Si torna in classe. Tra mille dubbi, tra tante preoccupazioni. Ma gli studenti di Umbria, Marche e Abruzzo di giorni di assenza ne hanno fatti fin troppi, più delle vacanze di Natale che si avvicinano, mettendo a repentaglio svolgimento dei programmi e preparazione. Paura, bisogno di sicurezza, scuole inagibili. Sicuramente il terremoto ha destabilizzato gli animi, ha violentato molti edifici scolastici, e non solo nei paesi vicini all’epicentro, ma anche a 60, 70 chilometri di distanza in linea d’aria.



Sono rientrato ieri, di domenica, nella scuola di mio figlio, chiusa dopo l’ultima scossa, con danni alle pareti divisorie subiti già con la scossa del 24 agosto. Lavori urgenti di messa in sicurezza in queste due settimane abbondanti, per chiudere crepe, rinsaldare porte e stipiti, togliere calcinacci, convincere che la scuola è sicura. Sarà, ma la preoccupazione rimane. Un piano della scuola rimane chiuso al pubblico, inagibile, con tutte le aule inutilizzabili, come inutilizzabile è la palestra, l’ascensore per i disabili, il bar interno le aule informatiche, i laboratori. Si fa prima a dire che ci sono un po’ di classi che riceveranno gli studenti e poco altro. Verrebbe vergogna a dirlo, ma è la scuola più recente tra quelle costruite a Teramo. Eppure la più danneggiata di quelle superiori.

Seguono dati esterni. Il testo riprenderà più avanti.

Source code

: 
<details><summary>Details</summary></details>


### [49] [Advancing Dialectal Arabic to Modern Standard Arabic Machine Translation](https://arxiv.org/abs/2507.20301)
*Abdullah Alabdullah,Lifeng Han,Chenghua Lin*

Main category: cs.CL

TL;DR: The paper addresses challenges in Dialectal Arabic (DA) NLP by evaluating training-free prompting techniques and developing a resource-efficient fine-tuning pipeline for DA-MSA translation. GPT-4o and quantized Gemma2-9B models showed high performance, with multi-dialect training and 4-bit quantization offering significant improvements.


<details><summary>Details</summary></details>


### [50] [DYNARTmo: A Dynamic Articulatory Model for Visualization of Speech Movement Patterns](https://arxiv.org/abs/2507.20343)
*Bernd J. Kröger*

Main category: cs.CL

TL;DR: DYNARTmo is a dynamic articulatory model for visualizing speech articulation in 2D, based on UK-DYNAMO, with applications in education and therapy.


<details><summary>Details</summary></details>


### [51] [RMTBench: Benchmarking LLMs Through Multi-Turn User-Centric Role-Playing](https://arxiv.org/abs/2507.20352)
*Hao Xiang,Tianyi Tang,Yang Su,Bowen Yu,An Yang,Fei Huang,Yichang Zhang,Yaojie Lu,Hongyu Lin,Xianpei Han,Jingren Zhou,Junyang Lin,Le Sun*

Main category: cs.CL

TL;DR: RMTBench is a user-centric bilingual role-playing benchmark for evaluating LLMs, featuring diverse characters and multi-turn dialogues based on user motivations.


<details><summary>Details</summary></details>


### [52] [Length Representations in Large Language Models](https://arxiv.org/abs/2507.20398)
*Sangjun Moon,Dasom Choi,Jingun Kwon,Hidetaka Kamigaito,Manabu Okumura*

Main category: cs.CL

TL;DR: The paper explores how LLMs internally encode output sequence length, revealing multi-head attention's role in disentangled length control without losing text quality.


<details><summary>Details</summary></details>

Ieri il preside e un tecnico dell’amministrazione provinciale portavano i genitori a visitare quei luoghi, rassicurando, sottolineando che nessuno sarebbe così folle da firmare il nulla osta per la riapertura con dubbi sulla staticità dell’edificio. Sarà, ma oggi gli studenti minacciano di non entrare in classe per la paura, solo sabato l’ultima scossa che ha fatto tremare le pareti.

E la storia di Teramo è la stessa di Ascoli Piceno, di Norcia e di tanti altri paesi. Mamme troppo apprensive, politici troppo sicuri? Forse la verità sta nel mezzo. L’invito del presidente della Provincia di Teramo, Renzo Di Sabatino, è stato di rientrare a scuola — “se non ci fidiamo dei protocolli tecnici sarà difficile venirne a capo” — e, allo stesso tempo, di cominciare a collaborare per le scelte future: “riunitevi, riunite il consiglio di istituto, confrontiamoci: se si dovesse decidere che non vale la pena investire su questa struttura e che bisogna cominciare a pensare ad una nuova scuola allora va aperta una fase di dialogo con tutta la città e con la sua amministrazione per vedere se e dove pensare a nuovi poli scolastici”. 

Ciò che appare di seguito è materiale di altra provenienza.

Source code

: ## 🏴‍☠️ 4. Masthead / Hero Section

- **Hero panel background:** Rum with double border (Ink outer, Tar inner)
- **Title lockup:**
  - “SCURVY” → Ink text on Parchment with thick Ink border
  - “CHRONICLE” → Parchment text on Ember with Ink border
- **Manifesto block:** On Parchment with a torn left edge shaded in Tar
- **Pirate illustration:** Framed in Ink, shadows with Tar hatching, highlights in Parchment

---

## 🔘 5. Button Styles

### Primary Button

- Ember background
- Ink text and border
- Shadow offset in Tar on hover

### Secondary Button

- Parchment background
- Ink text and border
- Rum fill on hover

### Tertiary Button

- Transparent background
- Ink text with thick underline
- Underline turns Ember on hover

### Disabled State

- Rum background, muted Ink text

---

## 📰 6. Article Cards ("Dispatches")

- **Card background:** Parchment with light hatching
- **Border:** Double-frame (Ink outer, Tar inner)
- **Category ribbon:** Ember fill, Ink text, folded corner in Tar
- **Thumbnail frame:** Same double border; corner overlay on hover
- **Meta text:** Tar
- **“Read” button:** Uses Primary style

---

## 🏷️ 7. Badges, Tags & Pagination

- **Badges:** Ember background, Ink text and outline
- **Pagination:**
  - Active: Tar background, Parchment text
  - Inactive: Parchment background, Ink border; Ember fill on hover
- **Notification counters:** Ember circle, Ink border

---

La speranza è che il terremoto abbia finito di scatenarsi. “Non siamo una controparte, siamo parte lesa — ha precisato Di Sabatino anche al commissario per la ricostruzione, Vasco Errani — abbiamo posto quella che è la questione vera: noi abbiamo bisogno di risorse non solo per riparare i danni ma per costruire in sicurezza. Questa è la vera partita”. Ecco nei prossimi anni serviranno centinaia di milioni di euro nel Centro Italia, per ricostruire e garantire sicurezza, soprattutto a edifici pubblici come scuole, ospedali e tanto altro ancora. Nel frattempo si deve tornare a scuola. Non esistono scelte alternative.